Adrian excels as a leader; though, his pacifist ideology presents continuing conflicts between himself and his superiors. Adrian's drill instructor, Gunnery Sgt. Thomas Drake (Darren McGavin), quickly recognizes Adrian's leadership qualities, but is conflicted as he grows to respect Adrian while also realizing that he represents everything Adrian opposes. At one point, Adrian points out that his love of meditation is similar to Drake's drawing to relax, indicating a sketch of a flying bird. Both are ways of finding freedom. Drake responds angrily, denying that he had drawn the picture.

The one question I'd ask would be when did you develop your Liberty/Voluntaryist mindset? Did you have that before or after the Army?

Great story.


SDG

Sort:  

I joined when I was very young and uninformed. The idea was to be patriotic from a nationalism sense, not from a defense of liberty one as I have today. Unfortunately. the military back then even was not full of liberty lovers. It was full of "America, Eff Yeah!" types. It's even worse now from my perspective. We need to get back to a militia only and shut the standing army down.
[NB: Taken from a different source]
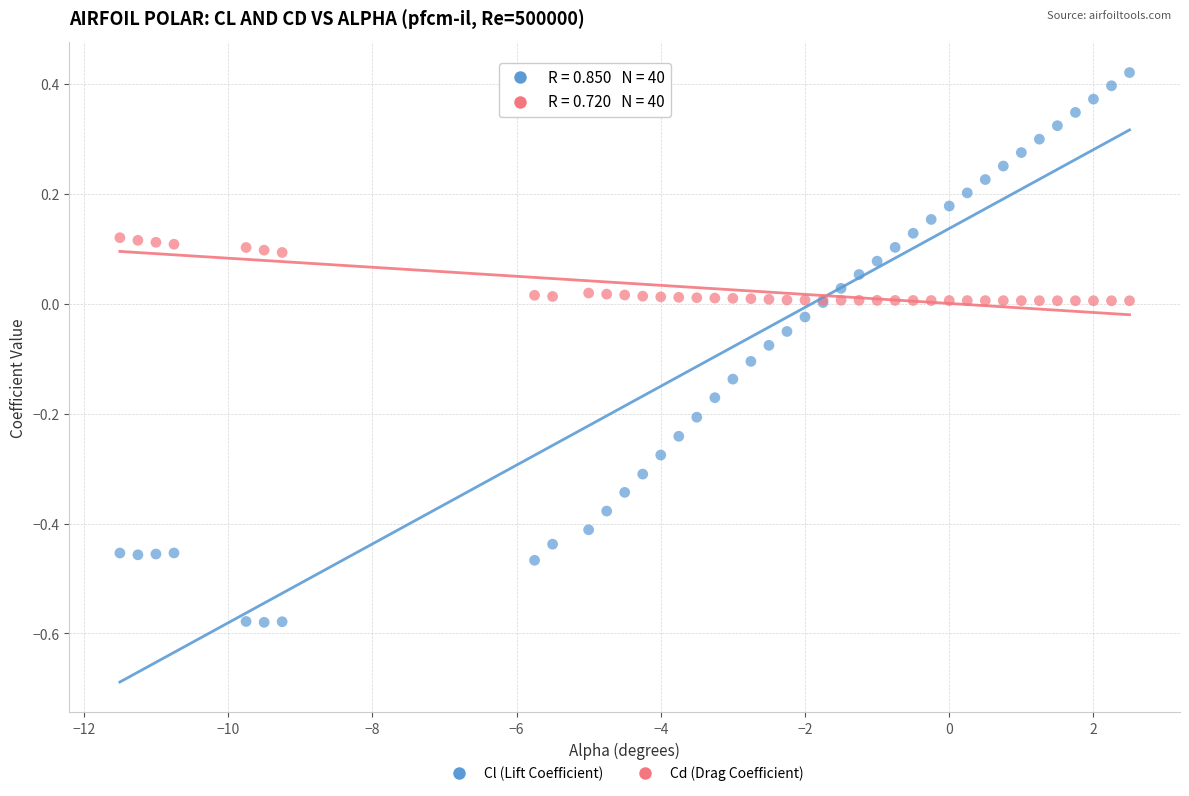

Which series reaches the maximum Y coordinate?

Cl (Lift Coefficient)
I support the idea behind Virginia's Declaration of Rights:

Section 13. That a well-regulated militia, composed of the body of the people, trained to arms, is the proper, natural, and safe defense of a free state; that standing armies, in time of peace, should be avoided as dangerous to liberty; and that in all cases the military should be under strict subordination to, and governed by, the civil power.

I joined when I was very young and uninformed.

This reminds me of my pastor who joined the Marines right out of Highschool. Vietnam. He knew he made a mistake as soon as he got off the bus. He stuck it out, but you would not think of him as a typical ex-marine, semper-fi kind of guy. I also had a step brother who had the choice of jail or enlist Vietnam in 67. He was Airborne, fortunately he made it through.
I agree with your militia stand and glad you became a liberty lover.